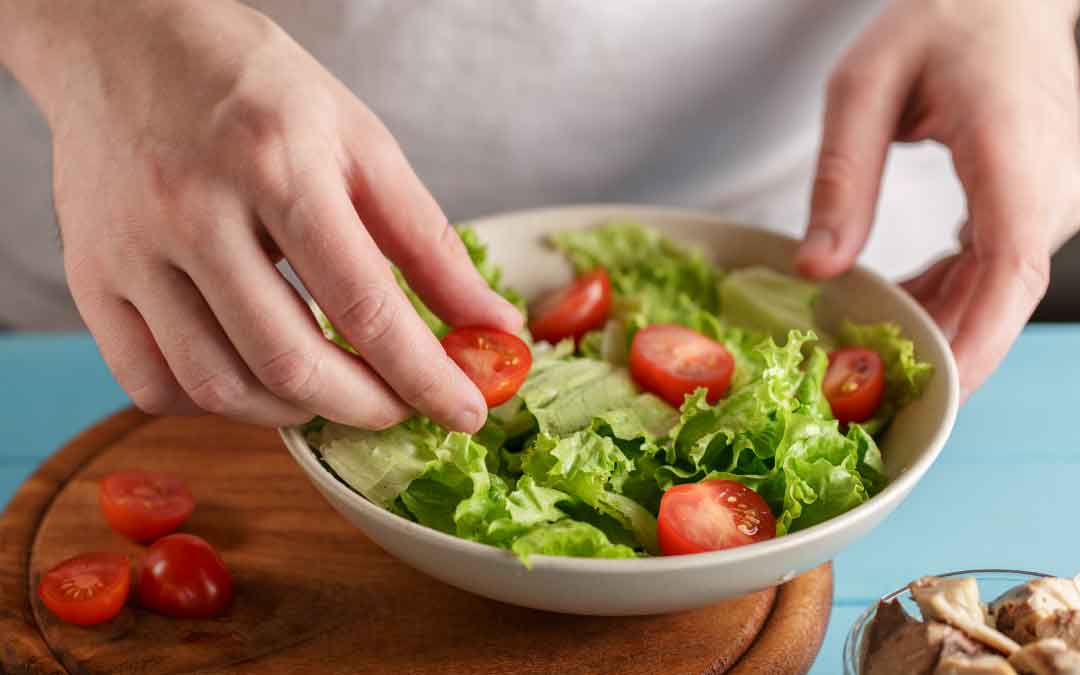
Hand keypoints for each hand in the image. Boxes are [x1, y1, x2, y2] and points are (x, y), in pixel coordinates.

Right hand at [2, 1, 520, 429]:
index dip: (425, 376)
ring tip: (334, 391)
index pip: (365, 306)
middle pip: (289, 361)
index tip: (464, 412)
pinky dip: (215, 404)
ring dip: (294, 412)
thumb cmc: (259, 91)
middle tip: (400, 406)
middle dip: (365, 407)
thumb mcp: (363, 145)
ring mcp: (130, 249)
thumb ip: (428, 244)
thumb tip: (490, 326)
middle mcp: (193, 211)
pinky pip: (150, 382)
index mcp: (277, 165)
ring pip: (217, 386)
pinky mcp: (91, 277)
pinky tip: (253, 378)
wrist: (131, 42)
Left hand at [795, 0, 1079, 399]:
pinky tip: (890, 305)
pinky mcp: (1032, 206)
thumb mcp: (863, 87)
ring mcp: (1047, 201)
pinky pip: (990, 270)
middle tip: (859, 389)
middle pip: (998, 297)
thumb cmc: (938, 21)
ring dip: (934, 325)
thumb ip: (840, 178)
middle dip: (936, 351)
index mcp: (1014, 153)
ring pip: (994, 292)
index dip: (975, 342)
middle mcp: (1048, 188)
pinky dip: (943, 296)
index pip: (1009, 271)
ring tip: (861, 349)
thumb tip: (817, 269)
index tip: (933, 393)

------------------------

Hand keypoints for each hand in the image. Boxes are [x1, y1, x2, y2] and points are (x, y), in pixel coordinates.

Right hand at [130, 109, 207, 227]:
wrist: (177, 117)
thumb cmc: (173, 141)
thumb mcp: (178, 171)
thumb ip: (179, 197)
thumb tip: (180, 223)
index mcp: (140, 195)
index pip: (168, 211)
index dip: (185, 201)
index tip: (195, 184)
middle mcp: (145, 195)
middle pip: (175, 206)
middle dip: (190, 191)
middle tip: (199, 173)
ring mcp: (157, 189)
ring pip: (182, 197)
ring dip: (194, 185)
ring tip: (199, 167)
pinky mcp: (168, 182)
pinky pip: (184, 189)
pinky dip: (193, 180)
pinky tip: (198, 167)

------------------------

> [DESCRIPTION OF THE TASK]: Look through the material above and print exactly the lines from the one containing "ring pip: (182, 197)" to the one containing "pinky tip: (198, 167)", both included, and nothing more.

> [ANSWER FOR THE TASK]:
ring pip: (182, 197)
ring dip: (194, 185)
ring tip: (199, 167)
pinky mcp: (168, 182)
pinky pip: (184, 189)
pinky dip: (193, 180)
pinky tip: (198, 167)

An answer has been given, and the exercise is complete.